THE
CAPITAL, TALLAHASSEE, August 21, 2012..........A much
heralded change to Florida's no-fault automobile
insurance law likely won't reduce policyholder premiums
but may slow the increase in rates, according to a
report released Tuesday by state regulators.
The Office of Insurance Regulation released findings
from an analysis of HB 119, passed by lawmakers earlier
this year. The new law attempts to reduce costs
associated with personal injury protection insurance, or
PIP, which provides up to $10,000 in medical coverage
regardless of who caused an accident.
The report says the new law, which places restrictions
on benefits and makes efforts to curb fraud, is expected
to translate into a reduced losses of between 14 and
24.6 percent in the PIP portion of a typical automobile
insurance policy. The PIP portion accounts for about 20
percent of policy costs.
Such reduced losses, however, may not translate into
lower automobile insurance premiums because PIP rates
are currently inadequate to pay losses and most of the
provisions won't go into effect for months.
Still, insurance regulators and the state's insurance
consumer watchdog praised the legislation, the benefits
of which may not be known for a few years.
“Only time will tell whether the actual savings in PIP
loss costs will exceed the estimated savings, but we are
optimistic that reforms enacted by the 2012 Florida
Legislature will have significant, favorable results for
Florida consumers,” said Robin Westcott, Florida
insurance consumer advocate.
Lawmakers earlier this year passed the insurance
industry-backed measure to stem skyrocketing claims paid
under PIP. Between 2006 and 2010, PIP losses increased
by 66 percent to $2.5 billion, while the number of
claims rose by 28 percent, according to the analysis
conducted by Pinnacle Actuarial Resources Inc.
"The savings shown assume that current rates are
adequate," the report noted. "To the extent that current
PIP rates are inadequate, it is likely that insurers
will offset the savings from HB 119 against the
otherwise indicated PIP rates."
By Oct.1, PIP insurers must submit rate filings to the
Office of Insurance Regulation with at least a 10
percent rate reduction, or document why they can't.
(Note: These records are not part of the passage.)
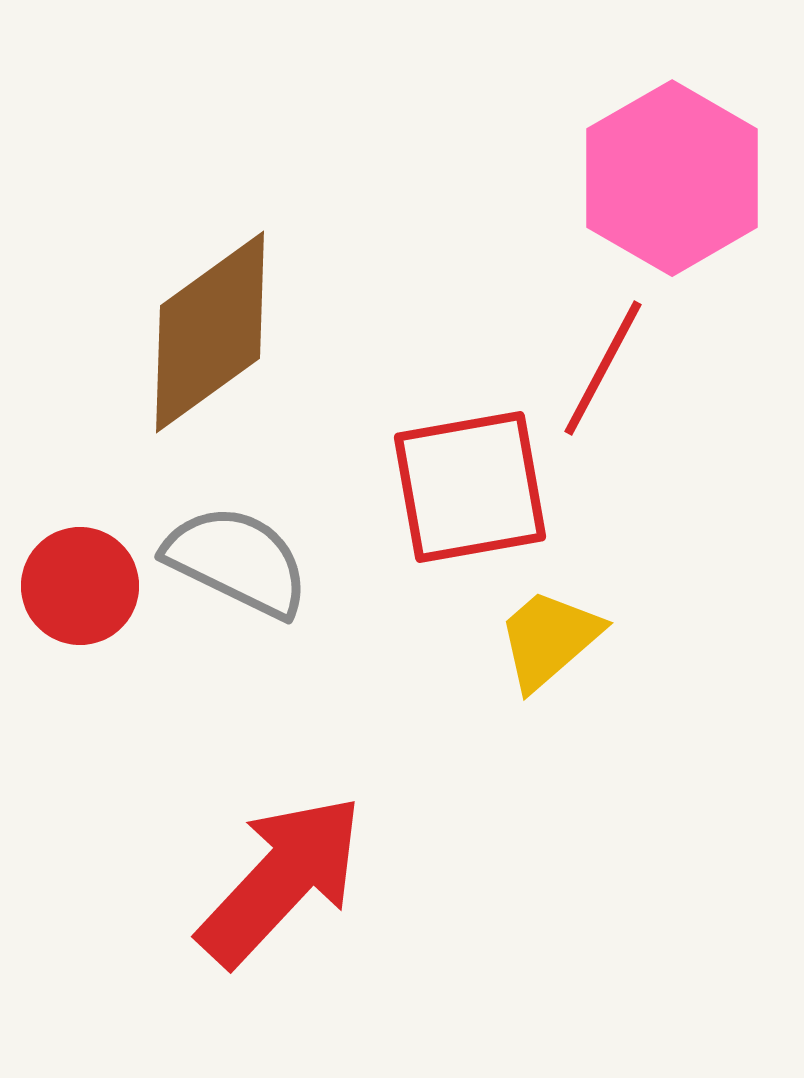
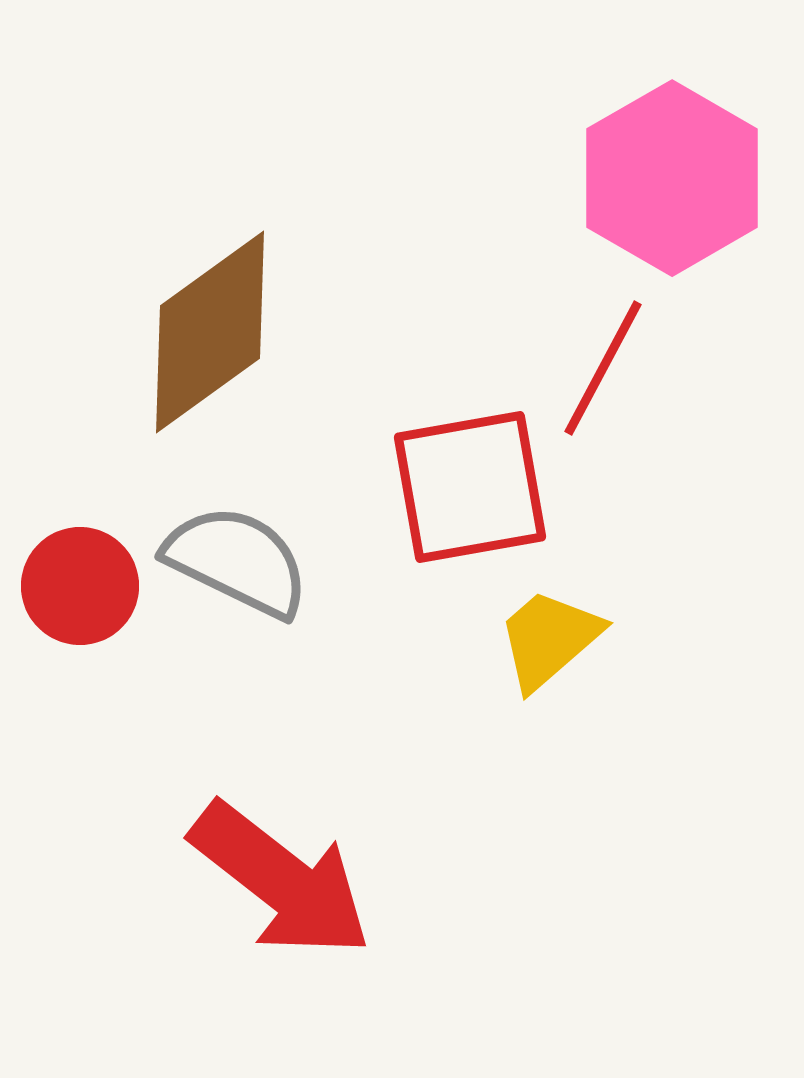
red arrow: rotated 85 degrees clockwise
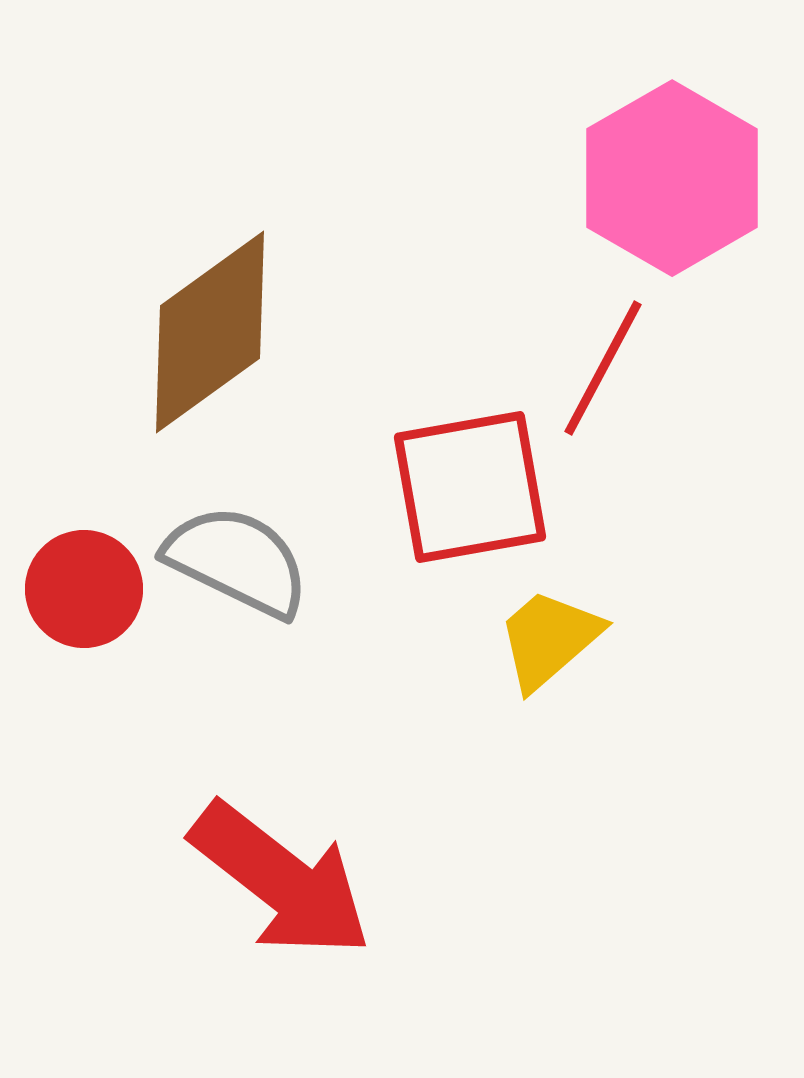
red circle: moved 4 px right, 3 px down
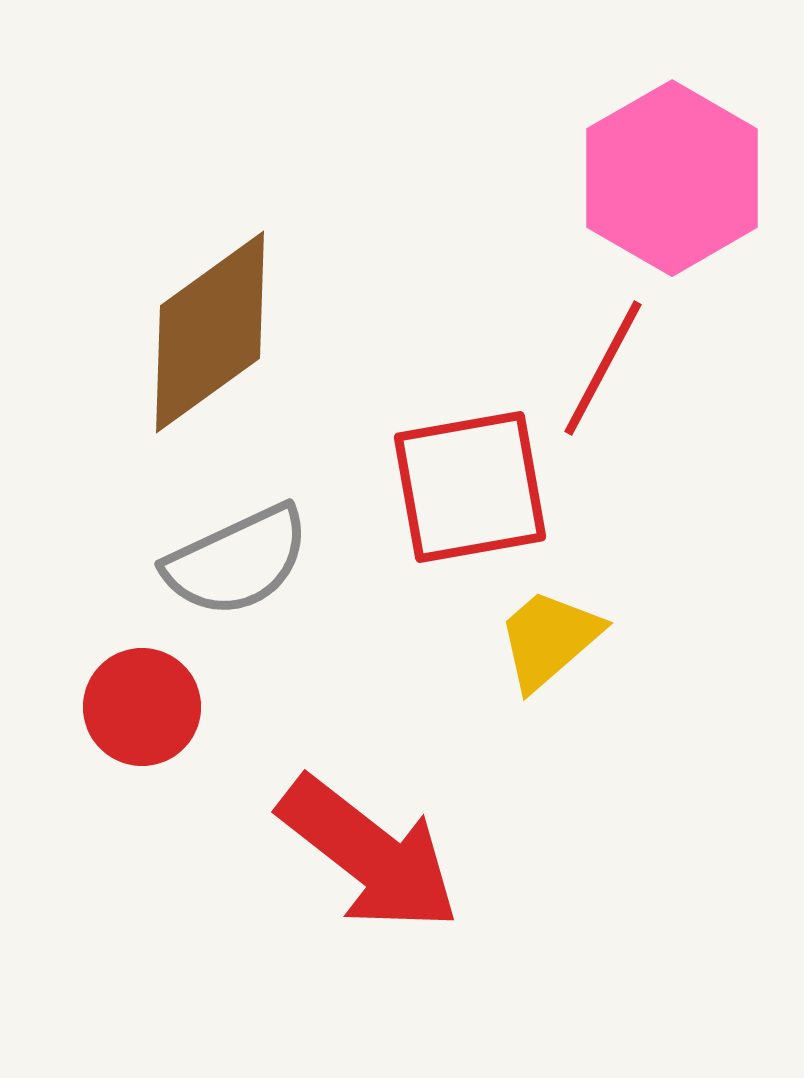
gray semicircle: rotated 129 degrees clockwise
red circle: moved 58 px right, 118 px down
red arrow: moved 88 px right, 26 px up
Consumers may not see immediate premium benefits because
many of the bill's major changes won't kick in until
after carriers are required to file for new rates. Most
of the law's provisions take effect Jan. 1.
"While the 2012 PIP legislation delivered the potential
to address the fraud and abuse in the PIP system,
policymakers, regulators and Florida drivers need to
understand that the new PIP law must have adequate time
to be implemented and take effect so the new PIP law can
achieve its potential," said Donovan Brown,
representative of the Property Casualty Insurers
Association of America.
Among its major provisions, the law requires clinics
treating PIP patients to be licensed, limits payment to
chiropractors and prohibits massage therapists and
acupuncturists from being reimbursed under the program.
PIP claims must also be reported within 14 days of an
accident.
Westcott said the proposed reductions in losses may be
conservative.
"It is important to note that historically, past
legislative reforms of the workers’ compensation and
medical malpractice systems required independent
actuarial studies that significantly under-estimated the
reduction in loss costs that were actually realized,"
Westcott said in a statement."
Meanwhile, Florida Chief Financial Officer Jeff Atwater,
said analysis results were encouraging and hoped that
policyholders would see some relief.
“I am eager to see these projected savings, if not more
significant savings, passed on to Florida’s insurance
consumers," Atwater said in a statement. "Florida’s
drivers deserve to see the full impact of these policy
changes through lower auto insurance rates.”